Kenya’s High Court on Friday postponed a much-awaited decision on a colonial-era law that has long deprived one group of Kenyans of uhuru, or freedom, promising to revisit the issue in May. Criminalization of gay sex remains on the books.
Disappointment reigned among Kenya’s LGBT communities and the human rights advocates who have supported their crusade for equality. The petition challenging the constitutionality of Kenya’s anti-homosexuality laws was filed in 2016, but activists have been planning for this moment for a decade. They built up to it by documenting human rights violations against LGBT Kenyans; galvanizing public debate; conducting targeted outreach to groups including the police, the media, and religious leaders; and filing other constitutional challenges on LGBT-related issues to develop precedent.
Their work may yet pay off. But the moment of relief has yet to come. Kenya’s High Court was asked to find sections 162 and 165 of the penal code, which punish “carnal knowledge of any person against the order of nature” and “indecent practices between males” with 14 years and five years in prison, respectively, to violate constitutional rights to equality, nondiscrimination, human dignity, security, privacy, and health.
The judges said they had been unable to finish working through the many pages of submissions from both sides, with one judge, Chacha Mwita, telling the packed-to-the-brim courtroom, “The files are above my height. … We are still working.”
The delay may indeed be a consequence of Kenya’s backlogged court system and not a personal attack on LGBT people, but whatever the reason, withholding judgment means that long-standing human rights abuses that affect real lives on a daily basis will persist. In practice, the unnatural offenses laws have rarely been enforced in recent history. But they institutionalize discrimination and have most likely contributed to violence. When my colleagues at Human Rights Watch and I interviewed LGBT people in Kenya’s coastal region who had been victims of hate crimes, several said police responses were inadequate or stigmatizing. Others refrained from reporting crimes to the police altogether, fearing that they would be viewed as criminals, not victims.
Other rights groups have documented cases of discrimination in housing, education, and employment linked to the laws. When Kenya’s film censors last year banned the award-winning film Rafiki, a touching lesbian love story, they asserted the law was on their side. In one of the few known cases of prosecution under section 162, police resorted to the horrifying, antiquated practice of forced anal examinations to try to find evidence of same-sex conduct by two men who’d been picked up on the basis of a rumor.

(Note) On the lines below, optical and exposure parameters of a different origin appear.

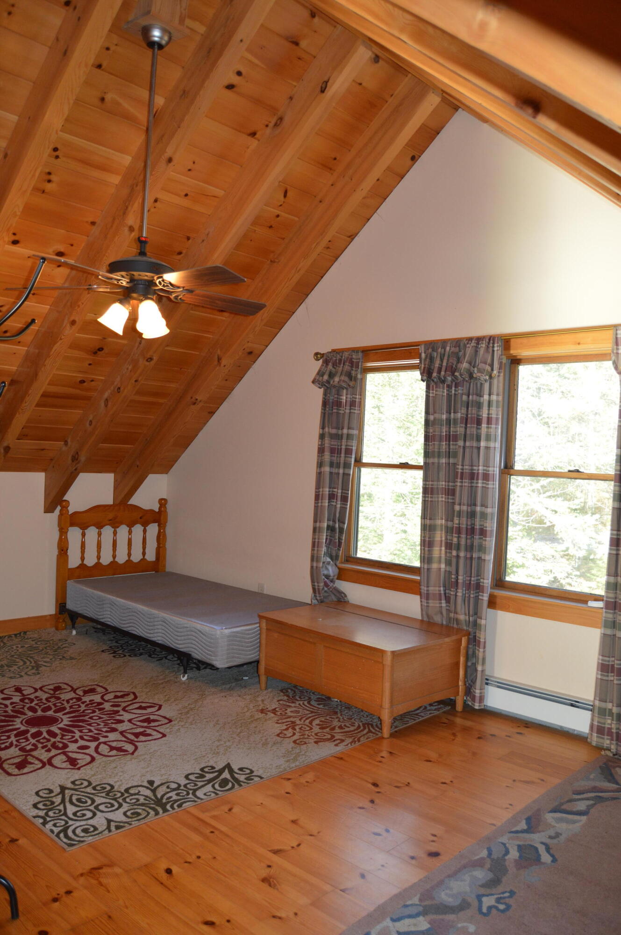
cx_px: 310
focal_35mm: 27
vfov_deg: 67.4
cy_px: 468
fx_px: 700
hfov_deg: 47.8
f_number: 4
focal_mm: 18
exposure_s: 1/80
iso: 400
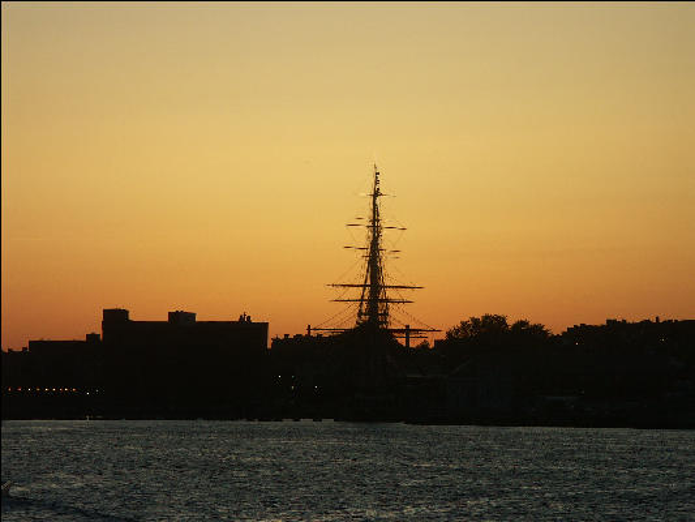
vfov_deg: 7.5
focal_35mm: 199
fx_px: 3996
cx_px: 348
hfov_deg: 9.9
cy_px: 261
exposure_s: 1/500
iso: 100
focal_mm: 50.27
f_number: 5.6
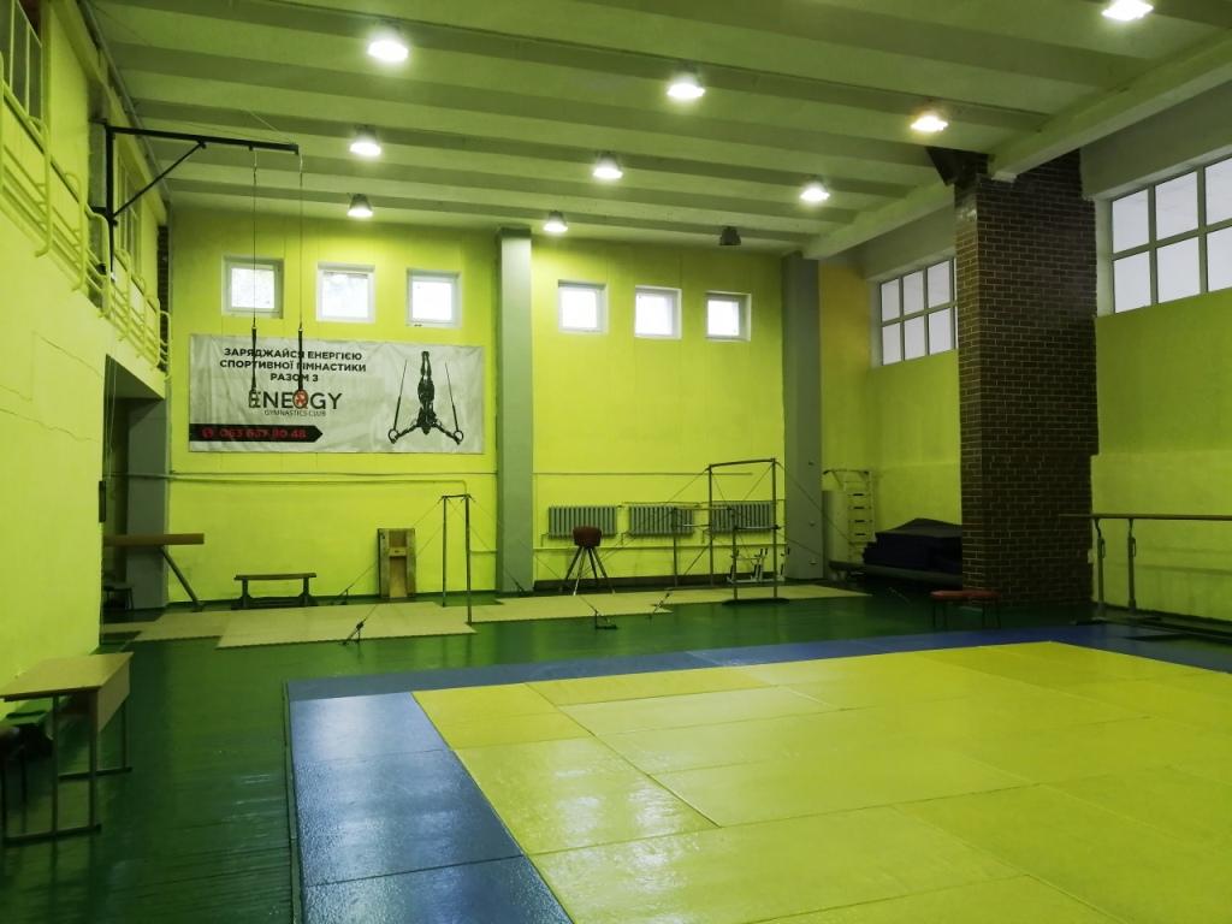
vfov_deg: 51.4
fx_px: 961
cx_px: 616
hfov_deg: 65.3
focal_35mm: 27
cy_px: 462
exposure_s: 1/50
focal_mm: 3.88
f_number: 1.8
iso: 125
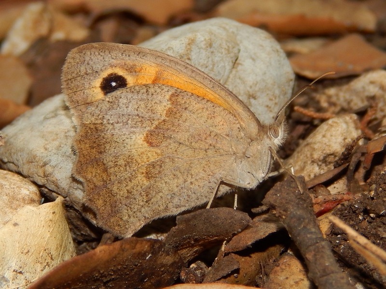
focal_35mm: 132
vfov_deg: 11.2
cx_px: 193
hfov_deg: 14.9
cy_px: 144
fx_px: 1472
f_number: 9.6
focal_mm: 23.4
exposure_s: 1/30
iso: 140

Last year, in a case filed by the National Gay and Lesbian Human Rights Commission, a Kenyan appellate court ruled that the use of forced anal exams violated prohibitions against torture. Like the 2015 High Court ruling compelling the government to register the commission as a nongovernmental organization after its refusal to do so, the anal exams ruling nourished hopes among LGBT activists.
The obstacles to change are significant. In 2018, President Uhuru Kenyatta publicly stated that Kenya had not yet “reached a stage” at which its people were ready to discuss decriminalization of homosexual acts.

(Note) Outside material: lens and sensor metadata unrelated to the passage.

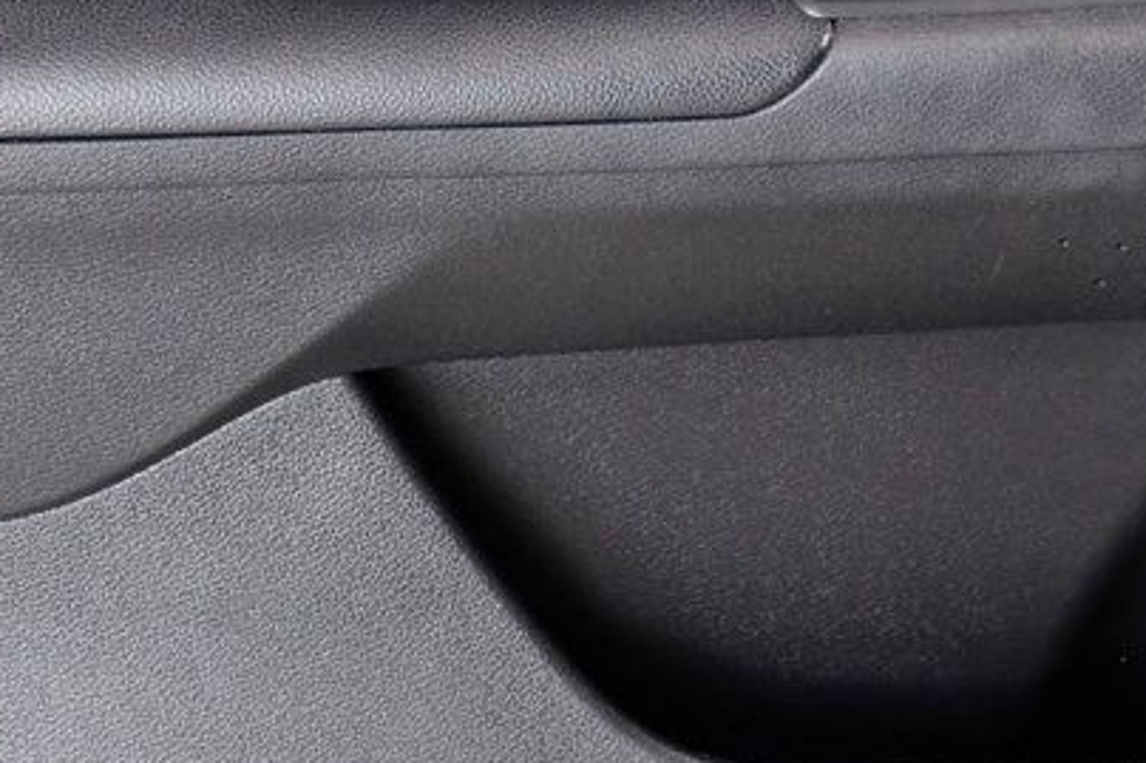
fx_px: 5409
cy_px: -94
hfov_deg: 12.1
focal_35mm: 170
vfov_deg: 8.0
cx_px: 871
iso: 2500
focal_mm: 45
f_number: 4.5
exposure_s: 1/160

Nevertheless, global developments have been encouraging. It had been 20 years since a court ruling on the African continent had found laws against same-sex conduct unconstitutional—the last and only other case being that of South Africa in 1998. But courts in other former British colonies, including Belize, Trinidad and Tobago, and India, have struck down sodomy laws in recent years. Legal challenges to such laws are also pending in Botswana, Malawi, Jamaica, and Singapore. Further, since 2012, Lesotho, São Tomé and Príncipe, Mozambique, Seychelles, and Angola have all quietly repealed such laws, along with other states including Nauru, Palau, and Northern Cyprus.

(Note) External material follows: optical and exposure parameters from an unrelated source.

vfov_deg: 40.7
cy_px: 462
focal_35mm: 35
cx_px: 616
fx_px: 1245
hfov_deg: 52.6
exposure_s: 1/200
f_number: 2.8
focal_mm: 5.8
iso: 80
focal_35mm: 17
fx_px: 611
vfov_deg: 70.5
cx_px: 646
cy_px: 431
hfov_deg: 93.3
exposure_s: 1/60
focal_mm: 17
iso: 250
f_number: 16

For the Kenyan petitioners—the Gay and Lesbian Coalition of Kenya, the National Gay and Lesbian Human Rights Commission, and the Nyanza, Rift Valley, and Western Kenya Network, along with several individuals—India’s ruling decriminalizing same-sex conduct last September stood out as a particularly significant precedent. Kenya’s penal code was essentially a copy-and-paste job by British colonizers who’d first imposed unnatural offenses laws on their erstwhile Indian subjects and then imported the Indian penal code to other parts of the British Empire.
The Kenyan activists seized on the India ruling, introducing it into evidence in their own constitutional challenge. “[H]omosexuality is a completely natural condition, part of a range of human sexuality,” the Indian Supreme Court found. Moreover, it said, “Our ability to survive as a free society will depend upon whether constitutional values can prevail over the impulses of the time,” such as “dogmatic social norms” and “bigoted perceptions.” Kenya’s courts have previously made use of international precedent on LGBT rights: In the 2015 ruling on the gay and lesbian commission’s registration, the court, in finding that sexual orientation cannot justify discrimination, cited the 1998 South African ruling that decriminalized same-sex conduct.